What used to be a niche requirement for regulated industries is becoming a mainstream expectation.

What I’d actually do

This isn’t “abandon the cloud.” Frontier models are extraordinary, and for genuinely massive jobs you’ll still reach for one. The move is to stop treating a remote model as your only option:

Individuals and small teams: install Ollama, pull a model like Gemma 3 or Qwen3, and run your everyday tasks locally. Keep a cloud subscription for the heavy lifting, not the basics.
Regulated organizations: put “model-access revocation / region lock” in your risk register alongside your other third-party dependencies, and stand up a local/open-weight option for anything touching sensitive data. Treat it as business continuity.
Builders: design so your product degrades gracefully — a local model as the floor, a cloud model as the ceiling. If your roadmap assumes a specific remote model will always be available to everyone, last week showed why that’s fragile.

The bet

The era where the best AI meant the biggest monthly bill — or the right passport — is ending. What replaces it looks more like how computing is supposed to work: capable, private, resilient, and yours.

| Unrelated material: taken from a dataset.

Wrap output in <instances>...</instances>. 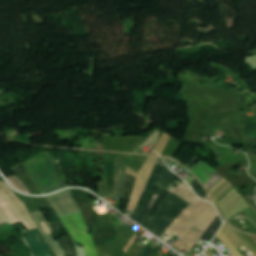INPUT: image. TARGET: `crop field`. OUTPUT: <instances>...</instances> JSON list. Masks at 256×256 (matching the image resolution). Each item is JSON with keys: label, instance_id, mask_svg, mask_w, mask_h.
<instances>
[{"label": "crop field", "instance_id": "crop-field-1", "mask_svg": "<svg viewBox=\"0 0 256 256\" xmlns=\"http://www.w3.org/2000/svg\"><path fill=\"white\" fill-rule=\"evenodd\" d=\"M171 192L191 202L182 214L167 229L181 238L174 244L182 250H191L204 233L219 218L213 205L197 198L187 183H182ZM221 225L220 219L205 233L201 240L210 242Z\"/></svg>", "mask_w": 256, "mask_h": 256}, {"label": "crop field", "instance_id": "crop-field-2", "mask_svg": "<svg viewBox=\"0 0 256 256\" xmlns=\"http://www.w3.org/2000/svg\"><path fill=\"white\" fill-rule=\"evenodd\" d=\"M0 210L11 224L22 222L28 230L36 228L26 206L4 182H0ZM25 232L34 256H54L38 228Z\"/></svg>", "mask_w": 256, "mask_h": 256}, {"label": "crop field", "instance_id": "crop-field-3", "mask_svg": "<svg viewBox=\"0 0 256 256\" xmlns=\"http://www.w3.org/2000/svg\"><path fill=\"white\" fill-rule=\"evenodd\" d=\"M47 199L58 215L80 209L78 204L73 199L70 190H65L55 195L47 196ZM60 218L73 239L90 235L88 226L85 223L80 210L60 215Z\"/></svg>", "mask_w": 256, "mask_h": 256}, {"label": "crop field", "instance_id": "crop-field-4", "mask_svg": "<svg viewBox=\"0 0 256 256\" xmlns=\"http://www.w3.org/2000/svg\"><path fill=\"white\" fill-rule=\"evenodd\" d=\"M24 164L42 194L68 187L65 179L56 177V164L48 153L29 159Z\"/></svg>", "mask_w": 256, "mask_h": 256}, {"label": "crop field", "instance_id": "crop-field-5", "mask_svg": "<svg viewBox=\"0 0 256 256\" xmlns=\"http://www.w3.org/2000/svg\"><path fill=\"white\" fill-rule=\"evenodd\" d=\"M178 197L170 192L159 211L147 226V229L156 234L158 237L189 205L188 202L180 199L181 197Z\"/></svg>", "mask_w": 256, "mask_h": 256}, {"label": "crop field", "instance_id": "crop-field-6", "mask_svg": "<svg viewBox=\"0 0 256 256\" xmlns=\"http://www.w3.org/2000/svg\"><path fill=\"white\" fill-rule=\"evenodd\" d=\"M165 165L160 166L156 165L139 201L138 204L131 216V219L135 220L140 225L142 224L145 216L149 212L157 194L161 190L162 187L156 185V181L165 169Z\"/></svg>", "mask_w": 256, "mask_h": 256}, {"label": "crop field", "instance_id": "crop-field-7", "mask_svg": "<svg viewBox=\"0 0 256 256\" xmlns=\"http://www.w3.org/2000/svg\"><path fill=\"white\" fill-rule=\"evenodd\" d=\"M30 213H31L33 219L35 220V222L37 223L39 229L41 230L43 236L51 235V234H52V231H51V229H50V227H49V225H48L46 219L44 218V216H43L41 210L32 211V212H30ZM41 223H44V224H45V226L48 228V230L50 231L51 234H47V233H49V231L46 229V227H45L44 224H43L44 228H45L46 231H47V233H46V231H45V229L43 228V226H42ZM46 239H47L48 242L51 244V246H52V248L54 249V251L56 252L57 256H64V254H63L61 248L59 247L58 243L55 242L51 236L46 237Z\"/></svg>", "mask_w": 256, "mask_h": 256}, {"label": "crop field", "instance_id": "crop-field-8", "mask_svg": "<svg viewBox=\"0 0 256 256\" xmlns=\"http://www.w3.org/2000/svg\"><path fill=\"white\" fill-rule=\"evenodd\" d=\"M125 168L126 166L116 161L115 168V196L120 198L121 190L125 178Z\"/></svg>", "mask_w": 256, "mask_h": 256}, {"label": "crop field", "instance_id": "crop-field-9", "mask_svg": "<svg viewBox=\"0 0 256 256\" xmlns=\"http://www.w3.org/2000/svg\"><path fill=\"white\" fill-rule=\"evenodd\" d=\"M169 194V191L165 190L162 188L159 196L157 197L151 211L149 212L148 216L146 217L144 223L141 225L143 227L146 228V226L148 225V223L150 222V220L153 218V216L155 215L156 211L158 210V208L160 207V205L162 204V202L164 201V199L166 198V196Z\"/></svg>", "mask_w": 256, "mask_h": 256}, {"label": "crop field", "instance_id": "crop-field-10", "mask_svg": "<svg viewBox=\"0 0 256 256\" xmlns=\"http://www.w3.org/2000/svg\"><path fill=\"white\" fill-rule=\"evenodd\" d=\"M135 178V176L127 174L123 190V198H130Z\"/></svg>", "mask_w": 256, "mask_h": 256}, {"label": "crop field", "instance_id": "crop-field-11", "mask_svg": "<svg viewBox=\"0 0 256 256\" xmlns=\"http://www.w3.org/2000/svg\"><path fill=\"white\" fill-rule=\"evenodd\" d=\"M59 242H60L66 256H76L75 251L73 249V246H72L68 236L62 237ZM68 246L71 247V249L68 250L67 249Z\"/></svg>", "mask_w": 256, "mask_h": 256}, {"label": "crop field", "instance_id": "crop-field-12", "mask_svg": "<svg viewBox=\"0 0 256 256\" xmlns=\"http://www.w3.org/2000/svg\"><path fill=\"white\" fill-rule=\"evenodd\" d=\"M175 174H173L172 172H170L167 167L166 169L164 170V172L162 173V175L160 176L159 180H158V184L163 181L165 183H167L165 185V188H167L169 186V184L174 180L175 178Z\"/></svg>", "mask_w": 256, "mask_h": 256}, {"label": "crop field", "instance_id": "crop-field-13", "mask_svg": "<svg viewBox=\"0 0 256 256\" xmlns=\"http://www.w3.org/2000/svg\"><path fill=\"white\" fill-rule=\"evenodd\" d=\"M193 189L194 192L202 199H204L205 197H207L208 195L206 194L205 190L203 189V187L199 184V182L195 179L191 184H190Z\"/></svg>", "mask_w": 256, "mask_h": 256}, {"label": "crop field", "instance_id": "crop-field-14", "mask_svg": "<svg viewBox=\"0 0 256 256\" xmlns=\"http://www.w3.org/2000/svg\"><path fill=\"white\" fill-rule=\"evenodd\" d=\"M7 180L10 182L12 186L19 189L21 192L28 193L25 187L20 183V181L16 178V176L8 177Z\"/></svg>", "mask_w": 256, "mask_h": 256}, {"label": "crop field", "instance_id": "crop-field-15", "mask_svg": "<svg viewBox=\"0 0 256 256\" xmlns=\"http://www.w3.org/2000/svg\"><path fill=\"white\" fill-rule=\"evenodd\" d=\"M48 209H49L50 213L52 214L53 218L57 221V222L54 223L53 225H50L51 229H52L54 232L64 229L63 226L61 225V223L59 222V220L57 219L55 213L53 212V210L51 209L50 206H49Z\"/></svg>", "mask_w": 256, "mask_h": 256}, {"label": "crop field", "instance_id": "crop-field-16", "mask_svg": "<svg viewBox=\"0 0 256 256\" xmlns=\"http://www.w3.org/2000/svg\"><path fill=\"white\" fill-rule=\"evenodd\" d=\"M245 143L248 146V152L256 155V149L252 148V136H245Z\"/></svg>", "mask_w": 256, "mask_h": 256}, {"label": "crop field", "instance_id": "crop-field-17", "mask_svg": "<svg viewBox=\"0 0 256 256\" xmlns=\"http://www.w3.org/2000/svg\"><path fill=\"white\" fill-rule=\"evenodd\" d=\"M155 250L147 247L145 245V247L142 249V251L140 252V254L138 256H152L154 254Z\"/></svg>", "mask_w": 256, "mask_h": 256}, {"label": "crop field", "instance_id": "crop-field-18", "mask_svg": "<svg viewBox=\"0 0 256 256\" xmlns=\"http://www.w3.org/2000/svg\"><path fill=\"white\" fill-rule=\"evenodd\" d=\"M12 169H13V171H14L15 175H17V174H20V173H23V172H26V171H27V170H26V168H25V166L23 165V163L19 164L17 167L12 168Z\"/></svg>", "mask_w": 256, "mask_h": 256}, {"label": "crop field", "instance_id": "crop-field-19", "mask_svg": "<svg viewBox=\"0 0 256 256\" xmlns=\"http://www.w3.org/2000/svg\"><path fill=\"white\" fill-rule=\"evenodd\" d=\"M72 243L74 246H76L75 250L77 253V256H86L84 248H80L72 239H71Z\"/></svg>", "mask_w": 256, "mask_h": 256}, {"label": "crop field", "instance_id": "crop-field-20", "mask_svg": "<svg viewBox=\"0 0 256 256\" xmlns=\"http://www.w3.org/2000/svg\"><path fill=\"white\" fill-rule=\"evenodd\" d=\"M6 220L4 219V217L1 215L0 213V222H5Z\"/></svg>", "mask_w": 256, "mask_h": 256}]
</instances>
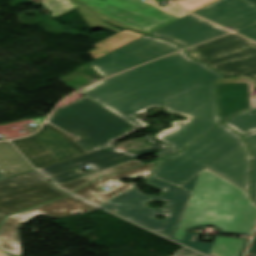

Local by default. Cloud for the heavy lifting. But own your baseline.

The companies that win the next phase won’t be whoever has the largest model. They’ll be whoever makes a good model effortless to run on infrastructure you control, with your data staying exactly where you put it.

— Jasvant Singh Dosanjh. I build local-first, privacy-respecting security & compliance software at Dosanjh Labs.